Something Appears Broken Somewhere?
Full Report: Download pdf- - 21 Pages
Sovereign Debt in Peripheral Nations Becoming Impaired
Things are only getting worse quickly and investors need to understand this as reports like the following begin to surface:
The Dallas Fed met with the banks a week ago and effectively suspended mark-to-market on energy debts and as a result no impairments are being written down. Furthermore, the Fed indicated "under the table" that banks were to work with the energy companies on delivering without a markdown on worry that a backstop, or bail-in, was needed after reviewing loan losses would exceed the current tier 1 capital tranches.
It will soon surface that many peripheral nations dependent on Energy and base commodities have intractable sovereign debt issues which cannot be solved like Saudi Arabia abruptly announcing it is privatizing its oil assets through an IPO of the $10T Saudi Aramco
Credit Cycle Has Turned - Everything Is Now Resting on a Moving Floor
What investors need to realize is that the Credit Cycle has reversed after 8 years. It reverses because corporate free cash flow begin shrinking and therefore credit risk increases. It is a simple reaction to the realities of the numbers but is compounded when Debt levels to EBITDA rise significantly.
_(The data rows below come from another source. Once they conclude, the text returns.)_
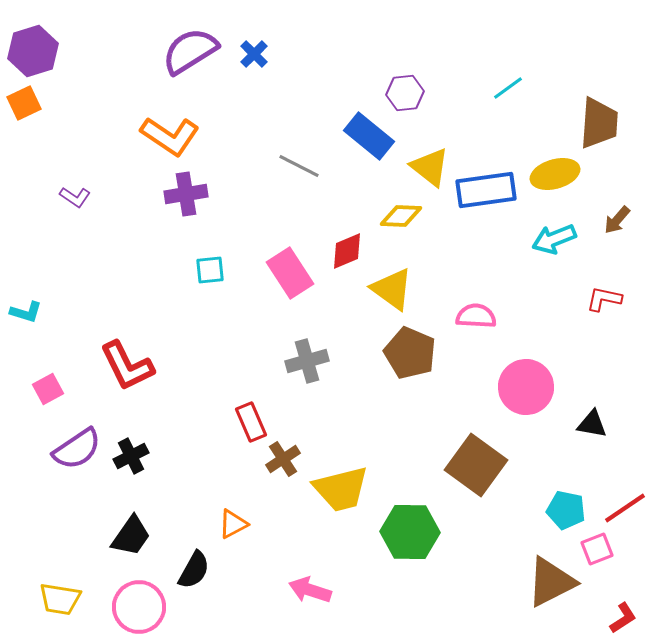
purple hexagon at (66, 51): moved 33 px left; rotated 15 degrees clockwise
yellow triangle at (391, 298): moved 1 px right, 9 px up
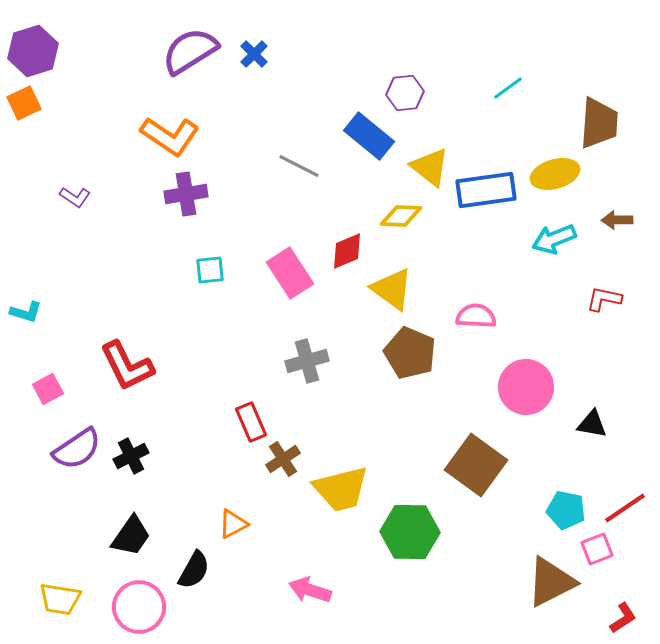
brown arrow at (617, 220): rotated 48 degrees clockwise
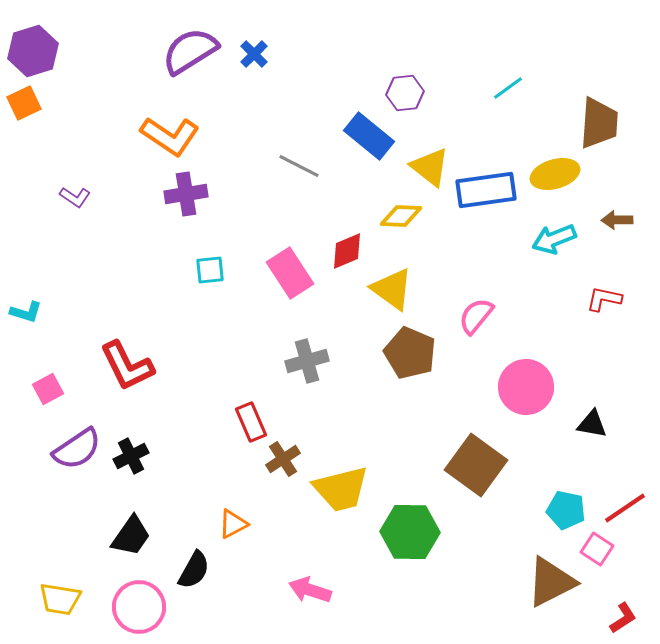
pink semicircle at (476, 316): rotated 54 degrees counterclockwise
pink square at (597, 549): rotated 36 degrees counterclockwise
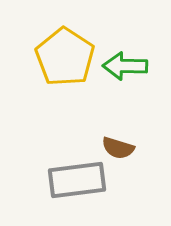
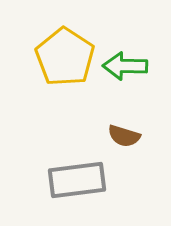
brown semicircle: moved 6 px right, 12 px up
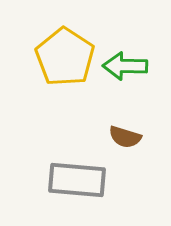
brown semicircle: moved 1 px right, 1 px down
gray rectangle: rotated 12 degrees clockwise
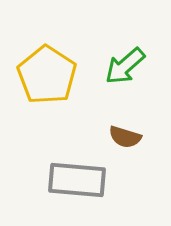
yellow pentagon: moved 18 px left, 18 px down
green arrow: rotated 42 degrees counterclockwise
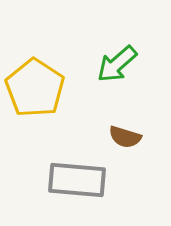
green arrow: moved 8 px left, 2 px up
yellow pentagon: moved 12 px left, 13 px down
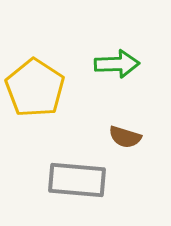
green arrow: rotated 141 degrees counterclockwise
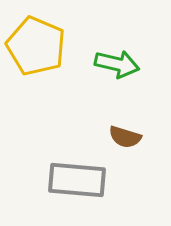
green arrow: rotated 15 degrees clockwise
yellow pentagon: moved 1 px right, 42 px up; rotated 10 degrees counterclockwise
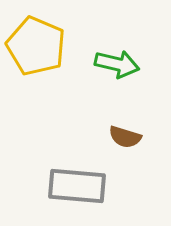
gray rectangle: moved 6 px down
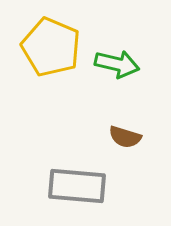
yellow pentagon: moved 15 px right, 1 px down
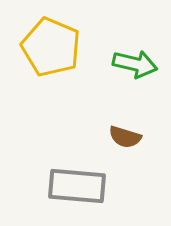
green arrow: moved 18 px right
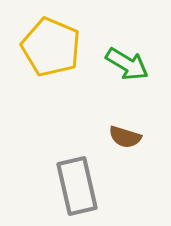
green arrow: moved 8 px left; rotated 18 degrees clockwise
gray rectangle: rotated 72 degrees clockwise
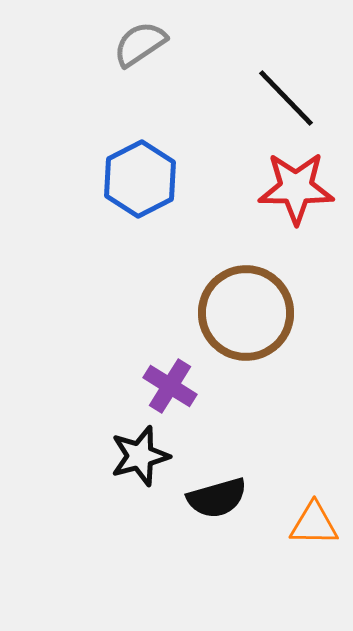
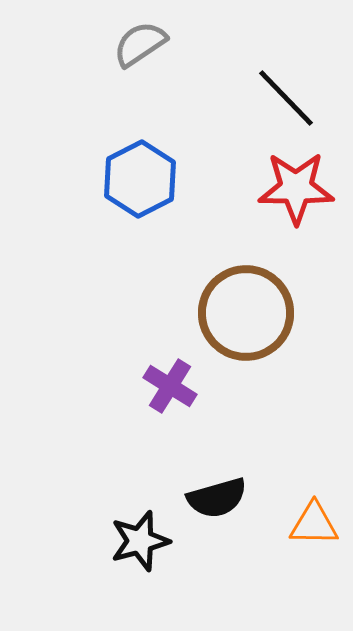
black star: moved 85 px down
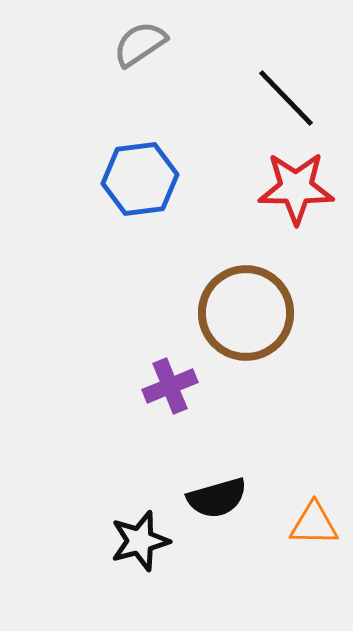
blue hexagon: rotated 20 degrees clockwise
purple cross: rotated 36 degrees clockwise
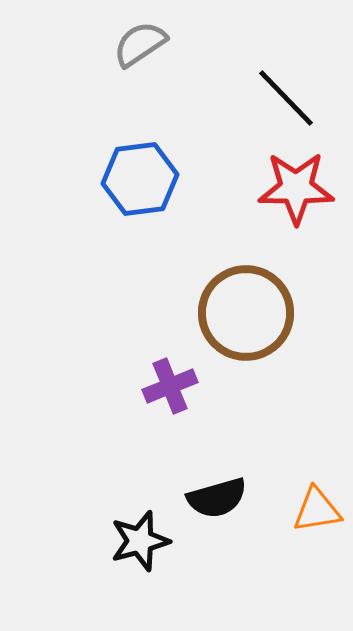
orange triangle: moved 3 px right, 14 px up; rotated 10 degrees counterclockwise
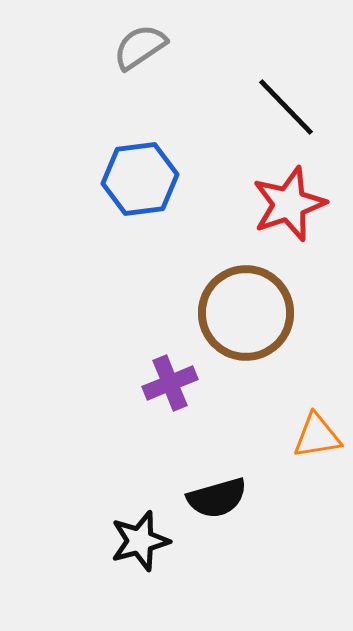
gray semicircle: moved 3 px down
black line: moved 9 px down
red star: moved 7 px left, 16 px down; rotated 20 degrees counterclockwise
purple cross: moved 3 px up
orange triangle: moved 74 px up
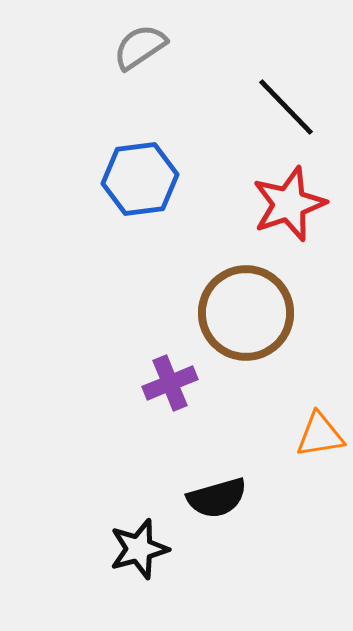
orange triangle: moved 3 px right, 1 px up
black star: moved 1 px left, 8 px down
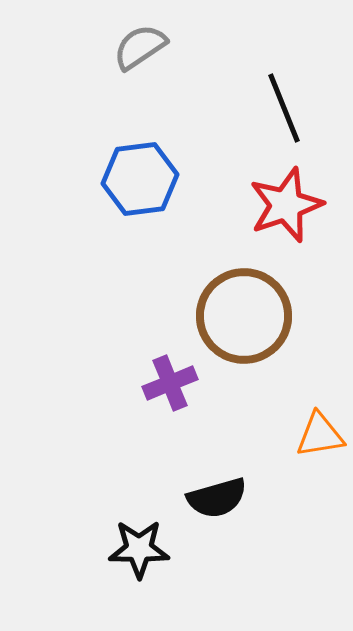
black line: moved 2 px left, 1 px down; rotated 22 degrees clockwise
red star: moved 3 px left, 1 px down
brown circle: moved 2 px left, 3 px down
black star: rotated 16 degrees clockwise
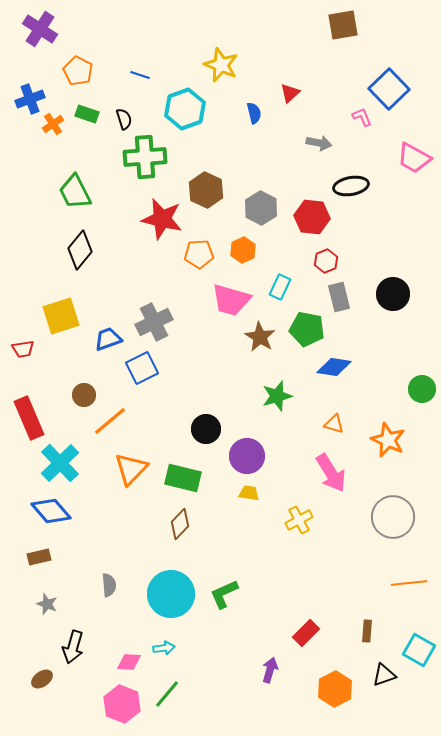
This is what is occurring and the markets are reacting. The heavily leveraged energy sector is being taken to the "wood shed" as are many levered mining and commodity conglomerates.
The Commodity complex and energy began falling when the realities of a potential US Taper program actually occurring were first realized. We have written extensively since the announcement by the US Federal Reserve of its "TAPER" program that an inevitable collapsing commodity market in Emerging Economies would be the catalyst for the next crisis.
We concluded in our 2014 Thesis paper "The Globalization Trap" that a good proxy for a slowing China would initially be commodity prices and in turn the levered players behind the massive commodity run - up. Make no mistake about it; China is in the process of a hard landing which is being once again temporarily camouflaged by credit expansion! This is a ticking time bomb with players like Glencore are 'ground zero'.
When the large Energy and Mining companies have their debt rated as junk it will lead to a waterfall of collateral shortfalls and margin calls, reminiscent of the ratings agency downgrade of AIG that culminated with the US bailout of the insurer. Commodity traders have raised at least $125 billion of debt, of which about $75 billion is loans. In other words, there is about $75 billion in secured debt, collateralized by either inventory and/or receivables collateral whose value has cratered in the past year and as a result the LTV on the secured loans has soared. This is the tip of the iceberg that is prompting the panicked banks to be more eager to provide funds to the suddenly distressed energy - trading sector than even the borrowers themselves.